Tasks
**A.** According to the passage on media art, what three items come in the wooden box a teamLab buyer receives?
**B.** Set down, word for word, the part of the passage on media art that runs from "teamLab are arguably" to "old-fashioned good faith.".

Given text
If contemporary art prides itself on embracing change, why is the art world stuck in a bourgeois cycle of buying and selling expensive, old-fashioned three-dimensional objects?

The commercial art world has yet to welcome “media art.” There are many reasons for this, including education and culture. The main explanation, though, lies in the difficulty of protecting the digital files in which the artworks live. “A child could make a copy of a digital artwork, so there’s a huge risk of forgery. The reason this market is undervalued is because of the problem with scarcity and security,” says Florian Brauenig, Co-founder of YAIR, a blockchain-based platform tokenizing digital art for “Initial Art Offerings.”

teamLab are arguably the world’s most commercially successful media artists. According to Ikkan Sanada, the art dealer representing teamLab: “When a client purchases a teamLab artwork, he receives a very nice wooden Japanese box containing a signed certificate of authenticity, an external hard drive containing the artwork data and a setup manual.” Printed on the back of the certificate are lengthy and detailed terms and conditions: do not show the artwork on more than one computer at a time, delete all files upon the sale or transfer of the artwork to a new owner, etc. Basically, the transaction is governed by a traditional, long-form contract and based on old-fashioned good faith.

Entries shown

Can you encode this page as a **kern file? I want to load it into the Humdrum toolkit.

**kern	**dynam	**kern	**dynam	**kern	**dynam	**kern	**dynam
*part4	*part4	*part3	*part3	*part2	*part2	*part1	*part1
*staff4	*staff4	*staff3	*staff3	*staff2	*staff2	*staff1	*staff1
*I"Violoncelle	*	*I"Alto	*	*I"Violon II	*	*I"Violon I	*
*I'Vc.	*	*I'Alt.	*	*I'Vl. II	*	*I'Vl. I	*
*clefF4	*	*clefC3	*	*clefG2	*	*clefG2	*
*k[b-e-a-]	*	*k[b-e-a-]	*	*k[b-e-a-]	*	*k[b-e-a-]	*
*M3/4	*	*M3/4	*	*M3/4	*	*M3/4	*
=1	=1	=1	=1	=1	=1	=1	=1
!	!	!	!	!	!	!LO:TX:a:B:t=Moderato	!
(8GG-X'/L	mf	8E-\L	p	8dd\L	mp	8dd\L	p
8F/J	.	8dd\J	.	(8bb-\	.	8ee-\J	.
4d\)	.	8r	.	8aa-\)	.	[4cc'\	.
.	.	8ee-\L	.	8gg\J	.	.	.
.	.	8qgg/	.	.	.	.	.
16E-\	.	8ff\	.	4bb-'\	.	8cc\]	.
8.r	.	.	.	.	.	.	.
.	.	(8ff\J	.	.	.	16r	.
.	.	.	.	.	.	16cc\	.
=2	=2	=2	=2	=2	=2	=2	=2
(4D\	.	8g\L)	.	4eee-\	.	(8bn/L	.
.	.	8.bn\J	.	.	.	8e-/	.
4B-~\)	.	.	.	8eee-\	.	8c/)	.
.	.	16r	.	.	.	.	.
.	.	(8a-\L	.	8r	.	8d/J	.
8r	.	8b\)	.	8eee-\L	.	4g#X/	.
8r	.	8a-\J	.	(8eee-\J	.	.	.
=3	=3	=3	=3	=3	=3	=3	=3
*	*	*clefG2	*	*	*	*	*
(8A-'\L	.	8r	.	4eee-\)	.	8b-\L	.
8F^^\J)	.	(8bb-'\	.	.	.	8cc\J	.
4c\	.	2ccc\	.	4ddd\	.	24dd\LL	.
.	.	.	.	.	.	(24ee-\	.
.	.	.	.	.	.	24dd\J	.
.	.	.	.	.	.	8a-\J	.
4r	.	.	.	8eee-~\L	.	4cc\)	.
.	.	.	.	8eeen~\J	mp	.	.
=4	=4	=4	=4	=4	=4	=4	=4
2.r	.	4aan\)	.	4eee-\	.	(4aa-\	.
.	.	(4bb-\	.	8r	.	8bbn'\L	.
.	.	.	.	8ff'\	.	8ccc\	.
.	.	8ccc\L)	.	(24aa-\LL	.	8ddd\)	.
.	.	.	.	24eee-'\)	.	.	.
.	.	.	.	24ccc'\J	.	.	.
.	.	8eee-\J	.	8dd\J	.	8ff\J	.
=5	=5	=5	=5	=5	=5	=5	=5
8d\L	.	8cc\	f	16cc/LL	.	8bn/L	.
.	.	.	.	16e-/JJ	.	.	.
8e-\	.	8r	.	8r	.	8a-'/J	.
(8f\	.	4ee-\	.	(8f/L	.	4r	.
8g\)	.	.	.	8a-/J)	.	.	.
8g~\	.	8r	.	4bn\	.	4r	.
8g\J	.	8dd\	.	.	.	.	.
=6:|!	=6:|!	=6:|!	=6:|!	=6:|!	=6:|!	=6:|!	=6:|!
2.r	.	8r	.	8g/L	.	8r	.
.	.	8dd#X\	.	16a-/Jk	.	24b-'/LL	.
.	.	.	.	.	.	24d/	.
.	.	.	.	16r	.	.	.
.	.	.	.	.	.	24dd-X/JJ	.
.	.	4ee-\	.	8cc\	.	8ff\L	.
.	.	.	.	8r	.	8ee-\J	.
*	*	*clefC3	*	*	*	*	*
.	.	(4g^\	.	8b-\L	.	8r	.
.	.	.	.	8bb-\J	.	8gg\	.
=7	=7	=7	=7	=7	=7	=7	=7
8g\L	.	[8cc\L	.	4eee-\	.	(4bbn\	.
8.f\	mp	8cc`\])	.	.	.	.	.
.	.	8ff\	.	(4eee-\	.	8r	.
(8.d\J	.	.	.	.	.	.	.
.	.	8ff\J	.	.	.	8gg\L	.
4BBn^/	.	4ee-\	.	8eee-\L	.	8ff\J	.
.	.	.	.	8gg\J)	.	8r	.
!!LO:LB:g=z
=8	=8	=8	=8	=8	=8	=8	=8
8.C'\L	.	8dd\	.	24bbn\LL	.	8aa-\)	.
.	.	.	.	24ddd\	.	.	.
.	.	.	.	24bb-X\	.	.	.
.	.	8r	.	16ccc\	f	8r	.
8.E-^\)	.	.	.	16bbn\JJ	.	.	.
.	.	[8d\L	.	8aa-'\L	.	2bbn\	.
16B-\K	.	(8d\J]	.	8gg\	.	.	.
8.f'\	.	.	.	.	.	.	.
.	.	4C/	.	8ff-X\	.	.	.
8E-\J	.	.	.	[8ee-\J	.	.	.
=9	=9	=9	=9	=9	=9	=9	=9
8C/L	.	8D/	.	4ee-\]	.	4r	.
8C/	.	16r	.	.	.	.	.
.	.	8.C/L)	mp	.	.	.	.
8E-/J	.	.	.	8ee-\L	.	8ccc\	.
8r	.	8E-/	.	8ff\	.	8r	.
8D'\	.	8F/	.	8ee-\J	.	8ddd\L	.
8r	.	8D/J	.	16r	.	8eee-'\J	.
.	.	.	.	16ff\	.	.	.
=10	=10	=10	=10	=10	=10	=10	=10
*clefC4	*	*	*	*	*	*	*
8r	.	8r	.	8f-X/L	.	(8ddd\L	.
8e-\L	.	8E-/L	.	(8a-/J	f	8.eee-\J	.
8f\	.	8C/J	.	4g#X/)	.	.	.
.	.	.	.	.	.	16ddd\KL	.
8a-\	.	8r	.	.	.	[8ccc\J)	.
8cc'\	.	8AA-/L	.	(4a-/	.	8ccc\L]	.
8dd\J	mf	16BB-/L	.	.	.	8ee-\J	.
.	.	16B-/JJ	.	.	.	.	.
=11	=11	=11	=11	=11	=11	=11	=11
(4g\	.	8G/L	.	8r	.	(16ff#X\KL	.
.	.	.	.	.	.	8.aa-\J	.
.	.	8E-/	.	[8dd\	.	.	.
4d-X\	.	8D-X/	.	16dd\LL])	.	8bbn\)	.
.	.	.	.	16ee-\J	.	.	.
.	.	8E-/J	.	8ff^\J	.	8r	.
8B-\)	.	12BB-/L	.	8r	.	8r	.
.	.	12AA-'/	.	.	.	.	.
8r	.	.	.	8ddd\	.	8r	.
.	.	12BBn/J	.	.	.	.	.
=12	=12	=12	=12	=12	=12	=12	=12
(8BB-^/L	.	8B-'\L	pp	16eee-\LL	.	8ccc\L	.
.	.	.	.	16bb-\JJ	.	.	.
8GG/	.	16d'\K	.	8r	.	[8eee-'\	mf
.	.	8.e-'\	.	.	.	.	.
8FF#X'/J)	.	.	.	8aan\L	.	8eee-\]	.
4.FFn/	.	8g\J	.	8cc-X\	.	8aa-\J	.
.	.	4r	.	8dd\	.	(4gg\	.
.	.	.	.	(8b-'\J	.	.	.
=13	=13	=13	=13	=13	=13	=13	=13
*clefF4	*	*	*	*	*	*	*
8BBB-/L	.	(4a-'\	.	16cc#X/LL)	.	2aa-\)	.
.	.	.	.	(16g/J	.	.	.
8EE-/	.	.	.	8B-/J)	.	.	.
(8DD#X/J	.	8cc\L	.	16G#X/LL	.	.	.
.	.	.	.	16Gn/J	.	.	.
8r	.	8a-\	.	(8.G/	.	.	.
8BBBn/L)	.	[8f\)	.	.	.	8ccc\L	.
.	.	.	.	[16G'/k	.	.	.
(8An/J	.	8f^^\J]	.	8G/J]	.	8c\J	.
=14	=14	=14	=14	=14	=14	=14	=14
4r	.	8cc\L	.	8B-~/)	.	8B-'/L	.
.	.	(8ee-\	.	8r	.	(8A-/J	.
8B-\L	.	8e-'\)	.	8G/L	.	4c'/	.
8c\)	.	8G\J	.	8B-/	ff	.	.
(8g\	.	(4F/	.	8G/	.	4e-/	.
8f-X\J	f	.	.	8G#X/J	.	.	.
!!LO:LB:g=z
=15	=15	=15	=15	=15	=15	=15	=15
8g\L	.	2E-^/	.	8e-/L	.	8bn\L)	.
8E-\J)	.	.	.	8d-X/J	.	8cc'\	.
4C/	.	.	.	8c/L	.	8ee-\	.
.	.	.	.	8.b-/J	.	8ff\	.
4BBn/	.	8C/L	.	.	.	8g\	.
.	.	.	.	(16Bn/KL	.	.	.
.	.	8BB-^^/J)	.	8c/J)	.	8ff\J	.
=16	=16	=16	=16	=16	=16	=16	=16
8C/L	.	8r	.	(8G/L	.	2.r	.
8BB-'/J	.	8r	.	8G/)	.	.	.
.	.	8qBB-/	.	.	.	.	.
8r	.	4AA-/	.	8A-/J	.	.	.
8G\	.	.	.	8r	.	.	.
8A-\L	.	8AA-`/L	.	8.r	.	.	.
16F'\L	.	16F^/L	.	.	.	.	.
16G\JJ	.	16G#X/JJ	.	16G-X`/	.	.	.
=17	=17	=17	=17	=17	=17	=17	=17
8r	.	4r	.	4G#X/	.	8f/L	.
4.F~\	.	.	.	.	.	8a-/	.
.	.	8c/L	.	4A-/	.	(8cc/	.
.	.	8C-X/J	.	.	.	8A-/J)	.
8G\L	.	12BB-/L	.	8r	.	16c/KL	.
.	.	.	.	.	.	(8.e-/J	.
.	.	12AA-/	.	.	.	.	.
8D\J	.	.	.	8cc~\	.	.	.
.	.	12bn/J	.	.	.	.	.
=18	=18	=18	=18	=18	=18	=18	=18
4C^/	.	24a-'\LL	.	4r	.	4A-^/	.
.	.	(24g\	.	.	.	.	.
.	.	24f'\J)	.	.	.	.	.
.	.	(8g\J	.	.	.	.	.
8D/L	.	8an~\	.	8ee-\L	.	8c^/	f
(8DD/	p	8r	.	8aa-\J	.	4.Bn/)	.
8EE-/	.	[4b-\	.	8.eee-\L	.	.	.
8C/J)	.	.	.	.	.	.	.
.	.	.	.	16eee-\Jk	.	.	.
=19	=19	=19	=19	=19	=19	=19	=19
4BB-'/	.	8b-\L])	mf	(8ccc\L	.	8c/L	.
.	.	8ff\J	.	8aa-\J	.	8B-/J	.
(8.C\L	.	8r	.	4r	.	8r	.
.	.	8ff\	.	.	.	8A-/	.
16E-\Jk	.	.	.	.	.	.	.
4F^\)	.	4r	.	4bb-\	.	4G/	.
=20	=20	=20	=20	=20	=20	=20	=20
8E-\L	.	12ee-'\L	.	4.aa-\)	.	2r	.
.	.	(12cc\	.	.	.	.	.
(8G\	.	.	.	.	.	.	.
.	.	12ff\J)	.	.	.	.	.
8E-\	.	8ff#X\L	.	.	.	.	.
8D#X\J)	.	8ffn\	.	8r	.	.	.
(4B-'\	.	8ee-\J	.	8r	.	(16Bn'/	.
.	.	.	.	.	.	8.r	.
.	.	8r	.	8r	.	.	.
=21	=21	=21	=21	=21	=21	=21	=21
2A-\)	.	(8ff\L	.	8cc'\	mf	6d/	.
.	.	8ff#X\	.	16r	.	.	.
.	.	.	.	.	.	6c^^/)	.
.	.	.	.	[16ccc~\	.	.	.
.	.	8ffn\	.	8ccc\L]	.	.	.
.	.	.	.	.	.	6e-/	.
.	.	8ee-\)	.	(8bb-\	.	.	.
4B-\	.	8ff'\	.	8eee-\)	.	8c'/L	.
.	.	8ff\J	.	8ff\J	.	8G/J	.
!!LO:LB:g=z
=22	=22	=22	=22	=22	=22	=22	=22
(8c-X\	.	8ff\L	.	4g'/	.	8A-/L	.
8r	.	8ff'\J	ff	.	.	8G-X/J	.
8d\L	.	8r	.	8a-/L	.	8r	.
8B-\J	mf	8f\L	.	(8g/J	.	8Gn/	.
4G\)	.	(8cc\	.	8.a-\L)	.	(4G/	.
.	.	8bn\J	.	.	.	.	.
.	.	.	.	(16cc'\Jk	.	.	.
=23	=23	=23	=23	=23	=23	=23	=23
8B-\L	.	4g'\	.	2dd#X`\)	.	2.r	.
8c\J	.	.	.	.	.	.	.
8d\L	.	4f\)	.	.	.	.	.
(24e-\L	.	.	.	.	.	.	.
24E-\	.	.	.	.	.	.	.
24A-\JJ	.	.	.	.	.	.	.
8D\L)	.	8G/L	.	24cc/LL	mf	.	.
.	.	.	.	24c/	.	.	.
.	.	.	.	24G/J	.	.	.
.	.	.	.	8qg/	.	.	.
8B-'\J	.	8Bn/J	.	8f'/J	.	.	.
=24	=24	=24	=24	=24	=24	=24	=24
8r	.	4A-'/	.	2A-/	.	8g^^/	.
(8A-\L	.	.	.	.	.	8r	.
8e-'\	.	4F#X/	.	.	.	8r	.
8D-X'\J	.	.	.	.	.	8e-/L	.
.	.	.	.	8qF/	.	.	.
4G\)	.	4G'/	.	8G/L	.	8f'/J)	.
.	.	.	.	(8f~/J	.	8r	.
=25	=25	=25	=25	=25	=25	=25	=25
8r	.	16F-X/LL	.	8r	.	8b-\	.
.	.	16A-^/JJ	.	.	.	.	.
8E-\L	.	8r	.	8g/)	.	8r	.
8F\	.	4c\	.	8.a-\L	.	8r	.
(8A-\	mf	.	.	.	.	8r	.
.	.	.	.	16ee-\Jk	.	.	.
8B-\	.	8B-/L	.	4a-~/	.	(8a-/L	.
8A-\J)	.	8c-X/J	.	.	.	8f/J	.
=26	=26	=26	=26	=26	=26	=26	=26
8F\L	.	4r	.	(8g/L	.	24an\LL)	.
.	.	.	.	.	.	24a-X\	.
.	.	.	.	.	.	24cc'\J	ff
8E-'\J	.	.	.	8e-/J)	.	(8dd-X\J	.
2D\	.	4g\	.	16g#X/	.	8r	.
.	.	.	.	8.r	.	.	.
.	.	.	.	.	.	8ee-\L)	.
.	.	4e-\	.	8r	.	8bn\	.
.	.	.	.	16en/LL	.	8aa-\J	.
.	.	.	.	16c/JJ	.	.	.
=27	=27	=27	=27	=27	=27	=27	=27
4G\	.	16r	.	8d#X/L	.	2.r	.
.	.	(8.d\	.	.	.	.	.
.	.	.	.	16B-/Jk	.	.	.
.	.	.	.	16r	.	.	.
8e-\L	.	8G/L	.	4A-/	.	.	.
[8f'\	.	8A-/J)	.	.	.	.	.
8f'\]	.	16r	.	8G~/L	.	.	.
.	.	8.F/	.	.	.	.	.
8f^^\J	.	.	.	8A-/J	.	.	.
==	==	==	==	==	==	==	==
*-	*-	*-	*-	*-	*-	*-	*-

Solution list
**A.** A signed certificate of authenticity, an external hard drive containing the artwork data, and a setup manual.

**B.**
teamLab are arguably the world’s most commercially successful media artists. According to Ikkan Sanada, the art dealer representing teamLab: “When a client purchases a teamLab artwork, he receives a very nice wooden Japanese box containing a signed certificate of authenticity, an external hard drive containing the artwork data and a setup manual.” Printed on the back of the certificate are lengthy and detailed terms and conditions: do not show the artwork on more than one computer at a time, delete all files upon the sale or transfer of the artwork to a new owner, etc. Basically, the transaction is governed by a traditional, long-form contract and based on old-fashioned good faith.